WRITTEN TASK |
Where the listing below has a line with "book: none [496,640,625,699]", write out exactly that line and every line after it, stopping after the line with "wall art: present [57,83,143,193]".
• • • • •
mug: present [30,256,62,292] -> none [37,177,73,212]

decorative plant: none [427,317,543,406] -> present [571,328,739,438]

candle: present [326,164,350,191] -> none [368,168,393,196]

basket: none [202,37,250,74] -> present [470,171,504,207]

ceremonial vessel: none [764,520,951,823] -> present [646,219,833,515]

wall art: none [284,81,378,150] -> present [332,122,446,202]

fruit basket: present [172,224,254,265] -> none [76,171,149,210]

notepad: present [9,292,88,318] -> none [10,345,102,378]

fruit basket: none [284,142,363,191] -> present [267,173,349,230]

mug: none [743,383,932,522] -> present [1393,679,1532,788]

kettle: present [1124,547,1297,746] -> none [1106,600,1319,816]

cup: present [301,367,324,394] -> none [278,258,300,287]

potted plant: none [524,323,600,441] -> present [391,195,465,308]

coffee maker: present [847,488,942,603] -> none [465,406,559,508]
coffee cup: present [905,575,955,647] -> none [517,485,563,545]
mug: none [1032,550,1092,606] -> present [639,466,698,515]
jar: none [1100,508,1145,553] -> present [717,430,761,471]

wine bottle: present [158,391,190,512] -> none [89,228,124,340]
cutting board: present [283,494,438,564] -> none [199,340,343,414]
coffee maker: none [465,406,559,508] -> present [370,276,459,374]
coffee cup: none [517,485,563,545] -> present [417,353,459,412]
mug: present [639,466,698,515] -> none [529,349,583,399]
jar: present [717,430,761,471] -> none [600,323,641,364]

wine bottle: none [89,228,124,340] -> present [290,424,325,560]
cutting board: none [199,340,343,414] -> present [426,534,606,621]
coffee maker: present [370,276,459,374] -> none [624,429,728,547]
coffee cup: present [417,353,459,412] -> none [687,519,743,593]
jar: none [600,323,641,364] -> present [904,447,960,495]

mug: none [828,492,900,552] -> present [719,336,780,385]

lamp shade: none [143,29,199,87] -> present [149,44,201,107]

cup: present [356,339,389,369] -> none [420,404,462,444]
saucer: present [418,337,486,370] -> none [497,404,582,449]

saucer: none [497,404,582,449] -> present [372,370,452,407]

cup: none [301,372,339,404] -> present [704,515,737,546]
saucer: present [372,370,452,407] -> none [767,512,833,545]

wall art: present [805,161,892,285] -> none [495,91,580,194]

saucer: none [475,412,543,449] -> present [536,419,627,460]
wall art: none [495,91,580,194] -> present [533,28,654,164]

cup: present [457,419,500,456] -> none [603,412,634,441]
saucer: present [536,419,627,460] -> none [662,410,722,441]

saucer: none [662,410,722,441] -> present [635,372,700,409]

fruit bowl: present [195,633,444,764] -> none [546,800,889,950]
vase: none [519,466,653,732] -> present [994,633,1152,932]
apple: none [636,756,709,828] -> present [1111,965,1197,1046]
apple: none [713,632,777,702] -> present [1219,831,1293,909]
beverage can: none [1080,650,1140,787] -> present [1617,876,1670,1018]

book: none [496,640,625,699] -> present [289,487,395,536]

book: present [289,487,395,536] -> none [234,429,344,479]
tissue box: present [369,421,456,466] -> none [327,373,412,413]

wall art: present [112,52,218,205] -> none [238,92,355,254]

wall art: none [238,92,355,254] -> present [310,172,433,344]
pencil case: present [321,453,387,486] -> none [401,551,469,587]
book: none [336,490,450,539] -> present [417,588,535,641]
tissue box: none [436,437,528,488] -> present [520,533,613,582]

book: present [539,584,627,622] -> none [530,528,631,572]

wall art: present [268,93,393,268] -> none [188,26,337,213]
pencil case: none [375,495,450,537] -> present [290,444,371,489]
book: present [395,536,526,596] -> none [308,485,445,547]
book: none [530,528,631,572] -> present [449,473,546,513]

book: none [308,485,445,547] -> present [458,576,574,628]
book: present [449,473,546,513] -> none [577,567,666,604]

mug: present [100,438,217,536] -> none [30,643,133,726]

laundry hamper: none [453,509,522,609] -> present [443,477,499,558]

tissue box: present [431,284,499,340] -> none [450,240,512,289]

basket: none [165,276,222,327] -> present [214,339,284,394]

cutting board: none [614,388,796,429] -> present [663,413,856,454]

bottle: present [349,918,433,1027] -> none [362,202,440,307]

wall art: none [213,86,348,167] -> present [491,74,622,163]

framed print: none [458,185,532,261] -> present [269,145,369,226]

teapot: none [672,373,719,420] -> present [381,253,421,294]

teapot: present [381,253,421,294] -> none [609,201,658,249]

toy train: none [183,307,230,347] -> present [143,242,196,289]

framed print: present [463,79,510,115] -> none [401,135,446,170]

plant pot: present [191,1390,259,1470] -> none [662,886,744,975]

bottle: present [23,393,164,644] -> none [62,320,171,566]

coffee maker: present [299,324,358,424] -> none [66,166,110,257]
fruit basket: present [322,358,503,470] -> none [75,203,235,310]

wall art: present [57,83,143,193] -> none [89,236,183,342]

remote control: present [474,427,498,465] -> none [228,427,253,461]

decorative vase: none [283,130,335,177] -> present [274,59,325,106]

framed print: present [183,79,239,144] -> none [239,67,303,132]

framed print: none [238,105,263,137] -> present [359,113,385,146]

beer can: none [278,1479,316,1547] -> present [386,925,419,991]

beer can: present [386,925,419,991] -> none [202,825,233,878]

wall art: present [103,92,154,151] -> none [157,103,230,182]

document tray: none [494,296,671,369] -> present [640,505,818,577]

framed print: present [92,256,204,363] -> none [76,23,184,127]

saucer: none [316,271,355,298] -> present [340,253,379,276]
• • • • •
COMPLETED EXERCISE |
book: none [496,640,625,699] -> present [289,487,395,536]

book: present [289,487,395,536] -> none [234,429,344,479]
tissue box: present [369,421,456,466] -> none [327,373,412,413]

wall art: present [112,52,218,205] -> none [238,92,355,254]

wall art: none [238,92,355,254] -> present [310,172,433,344]
pencil case: present [321,453,387,486] -> none [401,551,469,587]
book: none [336,490,450,539] -> present [417,588,535,641]
tissue box: none [436,437,528,488] -> present [520,533,613,582]

book: present [539,584,627,622] -> none [530,528,631,572]

wall art: present [268,93,393,268] -> none [188,26,337,213]
pencil case: none [375,495,450,537] -> present [290,444,371,489]
book: present [395,536,526,596] -> none [308,485,445,547]
book: none [530,528,631,572] -> present [449,473,546,513]

book: none [308,485,445,547] -> present [458,576,574,628]
book: present [449,473,546,513] -> none [577,567,666,604]

mug: present [100,438,217,536] -> none [30,643,133,726]

laundry hamper: none [453,509,522,609] -> present [443,477,499,558]

tissue box: present [431,284,499,340] -> none [450,240,512,289]

basket: none [165,276,222,327] -> present [214,339,284,394]

cutting board: none [614,388,796,429] -> present [663,413,856,454]

bottle: present [349,918,433,1027] -> none [362,202,440,307]

wall art: none [213,86,348,167] -> present [491,74,622,163]

framed print: none [458,185,532,261] -> present [269,145,369,226]

teapot: none [672,373,719,420] -> present [381,253,421,294]

teapot: present [381,253,421,294] -> none [609,201,658,249]

toy train: none [183,307,230,347] -> present [143,242,196,289]

framed print: present [463,79,510,115] -> none [401,135,446,170]

plant pot: present [191,1390,259,1470] -> none [662,886,744,975]

bottle: present [23,393,164,644] -> none [62,320,171,566]

coffee maker: present [299,324,358,424] -> none [66,166,110,257]
fruit basket: present [322,358,503,470] -> none [75,203,235,310]

wall art: present [57,83,143,193] -> none [89,236,183,342]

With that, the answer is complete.